Problem statement: Both the line containing "Антикоррозионная защита резервуаров" and the line containing "Transferir dominio" belong to the span. Output exactly that span from the listing below, and nothing outside it.

== Given information

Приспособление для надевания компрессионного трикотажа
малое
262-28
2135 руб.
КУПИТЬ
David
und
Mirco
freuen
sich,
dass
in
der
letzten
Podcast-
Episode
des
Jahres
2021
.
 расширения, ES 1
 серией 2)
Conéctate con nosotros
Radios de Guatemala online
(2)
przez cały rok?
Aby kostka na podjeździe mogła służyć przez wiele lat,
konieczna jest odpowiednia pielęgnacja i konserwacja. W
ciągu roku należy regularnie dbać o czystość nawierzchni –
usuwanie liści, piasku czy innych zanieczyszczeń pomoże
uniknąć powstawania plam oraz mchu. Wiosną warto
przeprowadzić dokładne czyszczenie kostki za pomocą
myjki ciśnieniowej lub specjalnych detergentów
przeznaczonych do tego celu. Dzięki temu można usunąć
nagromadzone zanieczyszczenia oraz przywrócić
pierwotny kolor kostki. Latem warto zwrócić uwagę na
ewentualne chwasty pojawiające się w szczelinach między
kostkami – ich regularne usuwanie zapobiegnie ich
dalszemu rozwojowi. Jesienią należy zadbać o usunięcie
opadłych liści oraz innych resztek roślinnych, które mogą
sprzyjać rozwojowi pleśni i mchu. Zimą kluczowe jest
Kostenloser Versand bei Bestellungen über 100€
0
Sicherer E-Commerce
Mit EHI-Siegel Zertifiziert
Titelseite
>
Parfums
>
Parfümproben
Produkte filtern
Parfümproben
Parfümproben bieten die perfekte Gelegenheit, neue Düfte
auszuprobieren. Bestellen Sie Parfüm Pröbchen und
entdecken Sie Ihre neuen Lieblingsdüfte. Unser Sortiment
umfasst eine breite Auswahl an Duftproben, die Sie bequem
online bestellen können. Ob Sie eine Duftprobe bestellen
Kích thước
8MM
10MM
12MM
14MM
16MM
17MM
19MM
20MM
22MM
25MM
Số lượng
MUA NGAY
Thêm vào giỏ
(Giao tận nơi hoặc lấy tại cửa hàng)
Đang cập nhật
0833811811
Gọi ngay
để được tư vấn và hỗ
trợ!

====
== Given information

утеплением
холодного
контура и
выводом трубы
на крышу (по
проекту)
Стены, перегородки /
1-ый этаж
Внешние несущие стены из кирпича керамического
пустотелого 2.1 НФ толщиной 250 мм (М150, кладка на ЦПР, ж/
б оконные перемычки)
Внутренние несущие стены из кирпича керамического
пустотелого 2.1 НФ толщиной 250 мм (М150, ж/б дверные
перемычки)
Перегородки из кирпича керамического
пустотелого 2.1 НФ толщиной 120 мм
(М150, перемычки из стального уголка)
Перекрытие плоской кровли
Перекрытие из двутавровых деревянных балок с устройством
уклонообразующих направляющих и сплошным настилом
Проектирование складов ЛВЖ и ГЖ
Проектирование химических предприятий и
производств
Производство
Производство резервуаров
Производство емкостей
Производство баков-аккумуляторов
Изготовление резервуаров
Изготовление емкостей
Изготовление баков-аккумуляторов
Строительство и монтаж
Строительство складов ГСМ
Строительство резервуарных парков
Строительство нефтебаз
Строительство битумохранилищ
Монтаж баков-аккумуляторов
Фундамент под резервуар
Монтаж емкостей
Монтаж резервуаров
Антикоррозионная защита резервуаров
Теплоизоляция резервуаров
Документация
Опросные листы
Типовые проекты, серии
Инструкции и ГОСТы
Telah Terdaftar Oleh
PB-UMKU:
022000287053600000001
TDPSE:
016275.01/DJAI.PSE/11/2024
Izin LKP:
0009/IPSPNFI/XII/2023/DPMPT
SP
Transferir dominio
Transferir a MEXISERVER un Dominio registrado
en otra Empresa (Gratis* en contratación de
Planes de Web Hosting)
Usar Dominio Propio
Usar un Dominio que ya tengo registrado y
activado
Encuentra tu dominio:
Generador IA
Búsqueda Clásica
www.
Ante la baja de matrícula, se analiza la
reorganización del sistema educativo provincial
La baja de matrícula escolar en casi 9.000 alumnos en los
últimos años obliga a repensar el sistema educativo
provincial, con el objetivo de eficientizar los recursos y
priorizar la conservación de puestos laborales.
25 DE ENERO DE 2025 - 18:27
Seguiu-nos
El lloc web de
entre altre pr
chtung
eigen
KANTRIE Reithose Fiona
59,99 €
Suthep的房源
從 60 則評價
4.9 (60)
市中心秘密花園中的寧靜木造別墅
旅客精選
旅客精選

====
== Given information

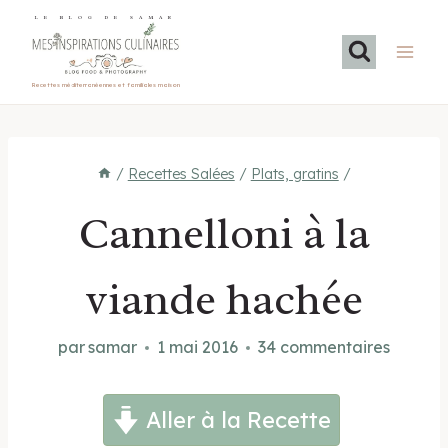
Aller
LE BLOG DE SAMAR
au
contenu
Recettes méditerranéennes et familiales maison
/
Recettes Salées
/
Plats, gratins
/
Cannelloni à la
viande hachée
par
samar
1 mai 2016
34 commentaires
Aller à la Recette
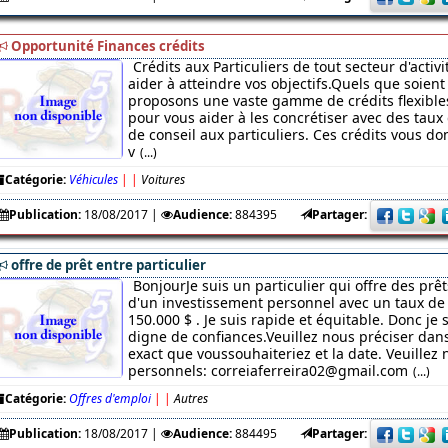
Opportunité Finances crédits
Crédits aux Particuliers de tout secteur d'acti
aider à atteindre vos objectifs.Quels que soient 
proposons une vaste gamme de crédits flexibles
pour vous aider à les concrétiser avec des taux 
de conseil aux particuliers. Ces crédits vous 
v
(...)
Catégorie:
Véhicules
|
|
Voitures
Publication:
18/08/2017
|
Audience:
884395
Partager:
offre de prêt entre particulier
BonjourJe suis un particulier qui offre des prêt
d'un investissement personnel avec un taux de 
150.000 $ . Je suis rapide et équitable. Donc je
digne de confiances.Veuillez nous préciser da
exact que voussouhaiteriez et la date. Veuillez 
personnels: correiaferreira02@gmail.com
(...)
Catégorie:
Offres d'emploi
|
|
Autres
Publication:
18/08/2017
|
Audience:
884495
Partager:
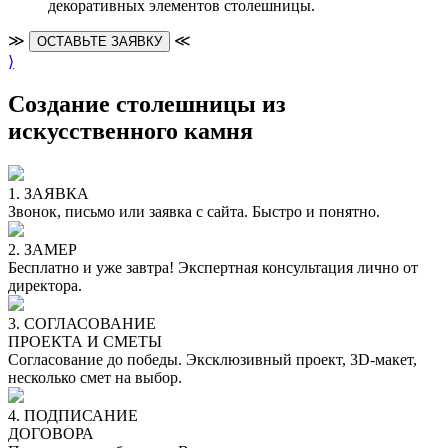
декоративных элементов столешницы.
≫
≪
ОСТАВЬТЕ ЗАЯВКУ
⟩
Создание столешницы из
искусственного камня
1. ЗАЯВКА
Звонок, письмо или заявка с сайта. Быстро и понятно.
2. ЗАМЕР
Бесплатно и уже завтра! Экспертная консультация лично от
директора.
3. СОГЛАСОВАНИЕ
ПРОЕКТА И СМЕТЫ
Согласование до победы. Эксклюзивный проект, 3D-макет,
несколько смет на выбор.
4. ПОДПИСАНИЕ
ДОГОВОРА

====

Answer to this exercise:
Антикоррозионная защита резервуаров
Теплоизоляция резервуаров
Документация
Опросные листы
Типовые проекты, серии
Инструкции и ГОСТы
Telah Terdaftar Oleh
PB-UMKU:
022000287053600000001
TDPSE:
016275.01/DJAI.PSE/11/2024
Izin LKP:
0009/IPSPNFI/XII/2023/DPMPT
SP
Transferir dominio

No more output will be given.